Menurut Febrio, besarnya alokasi pembayaran bunga utang dalam APBN 2022 juga belum mempertimbangkan kondisi penerimaan negara dan Undang-Undang Harmonisasi Peraturan Perpajakan. Seperti diketahui, UU HPP memberikan ruang bagi pemerintah untuk mengoptimalisasi penerimaan pajak lewat tax amnesty hingga penambahan lapisan tarif PPh orang pribadi.

"APBN 2022 waktu itu dibuat dan disepakati September 2021 bersama DPR. Waktu itu kita masih melihat kondisi perekonomiannya as is, dan belum ada Undang-Undang HPP. Sekarang ada UU HPP, kita lihat di 2021 penerimaan kan meningkat cukup tajam, sampai 21 persen. Dengan baseline seperti itu pertumbuhan di 2022 pun kita hitung, jadi kita relatif dibandingkan dengan APBN 2022 penerimaan cukup kuat sehingga memang akan mengurangi kebutuhan pembiayaan," jelasnya.

Alasan Beban Bunga Naik

Sekedar informasi, pembayaran bunga utang pemerintah mencapai Rp343,5 triliun di 2021. Jumlah tersebut lebih rendah dari pagu APBN yang ditetapkan Rp373,3 triliun. Meski demikian, jika dibandingkan realisasi pembayaran bunga utang pemerintah di 2020 yang sebesar Rp 314,1 triliun, terdapat kenaikan pembayaran bunga utang Rp29,4 triliun di tahun lalu.

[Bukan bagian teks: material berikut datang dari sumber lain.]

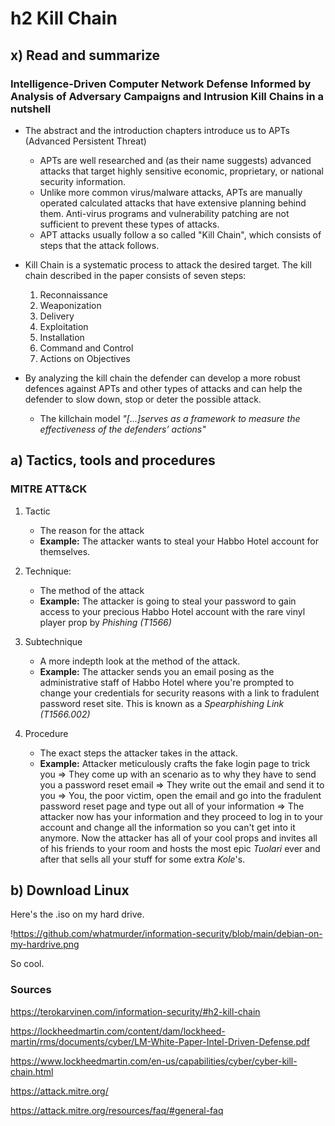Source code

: # h2 Kill Chain

## x) Read and summarize

### Intelligence-Driven Computer Network Defense Informed by Analysis of Adversary Campaigns and Intrusion Kill Chains in a nutshell

* The abstract and the introduction chapters introduce us to APTs (Advanced Persistent Threat)
	* APTs are well researched and (as their name suggests) advanced attacks that target highly sensitive economic, proprietary, or
national security information.
	* Unlike more common virus/malware attacks, APTs are manually operated calculated attacks that have extensive planning behind them. Anti-virus programs and vulnerability patching are not sufficient to prevent these types of attacks.
	* APT attacks usually follow a so called "Kill Chain", which consists of steps that the attack follows.

* Kill Chain is a systematic process to attack the desired target. The kill chain described in the paper consists of seven steps:
	1. Reconnaissance
 	2. Weaponization
  	3. Delivery
  	4. Exploitation
  	5. Installation
  	6. Command and Control
  	7. Actions on Objectives

 * By analyzing the kill chain the defender can develop a more robust defences against APTs and other types of attacks and can help the defender to slow down, stop or deter the possible attack.
	* The killchain model *"[...]serves as a framework to measure the effectiveness of the defenders’ actions"*

## a) Tactics, tools and procedures

### MITRE ATT&CK

1. Tactic
	* The reason for the attack
	* **Example:** The attacker wants to steal your Habbo Hotel account for themselves.

2. Technique: 
	* The method of the attack
 	* **Example:** The attacker is going to steal your password to gain access to your precious Habbo Hotel account with the rare vinyl player prop by *Phishing (T1566)*

3. Subtechnique
	* A more indepth look at the method of the attack.
 	* **Example:** The attacker sends you an email posing as the administrative staff of Habbo Hotel where you're prompted to change your credentials for security reasons with a link to fradulent password reset site. This is known as a *Spearphishing Link (T1566.002)*

4. Procedure
	* The exact steps the attacker takes in the attack.
	* **Example:** Attacker meticulously crafts the fake login page to trick you => They come up with an scenario as to why they have to send you a password reset email => They write out the email and send it to you => You, the poor victim, open the email and go into the fradulent password reset page and type out all of your information => The attacker now has your information and they proceed to log in to your account and change all the information so you can't get into it anymore. Now the attacker has all of your cool props and invites all of his friends to your room and hosts the most epic *Tuolari* ever and after that sells all your stuff for some extra *Kole*'s. 

## b) Download Linux

Here's the .iso on my hard drive.

!https://github.com/whatmurder/information-security/blob/main/debian-on-my-hardrive.png

So cool.

### Sources

https://terokarvinen.com/information-security/#h2-kill-chain

https://lockheedmartin.com/content/dam/lockheed-martin/rms/documents/cyber/LM-White-Paper-Intel-Driven-Defense.pdf

https://www.lockheedmartin.com/en-us/capabilities/cyber/cyber-kill-chain.html

https://attack.mitre.org/

https://attack.mitre.org/resources/faq/#general-faq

Menurut Febrio, hal ini berkaitan dengan nilai utang yang masih meningkat, terutama dari tahun 2020 lalu. "Di mana kita tahu kenaikan utang 2020 itu, kan, jelas counter cyclical, naik dari 29,7 persen ke 39,4 persen rasionya terhadap PDB. Tapi kemudian 2022 itu mulai balik lagi, flat," jelasnya. 

Selain itu, dengan baseline pertumbuhan penerimaan yang baik di 2021, ia yakin kinerja pajak di tahun ini juga relatif cukup kuat. "Itu sudah terjadi di 2021 juga, kebutuhan pembiayaan kita berkurang cukup signifikan sekitar Rp200-an triliun sehingga bunga utangnya pun di 2021 itu sudah turun dibandingkan APBN-nya. Jadi lebih rendah realisasinya, sehingga masuk 2022 tren itu akan berlanjut, jadi ada peluang," ungkapnya. 

Kemudian, turunnya beban utang juga akan didorong oleh kebijakan burden sharing antara pemerintah dan Bank Indonesia untuk menjaga stabilitas pasar keuangan. "Tentunya pengelolaan utang yang sangat pruden yang dilakukan DJPPR, di satu sisi juga memang ada komponen burden sharing dengan BI, yang masuk dengan SKB 2 dan 3, itu terutama, memang berdampak pada biaya bunga yang harus ditanggung pemerintah, dan ini posisi yang baik," tandasnya.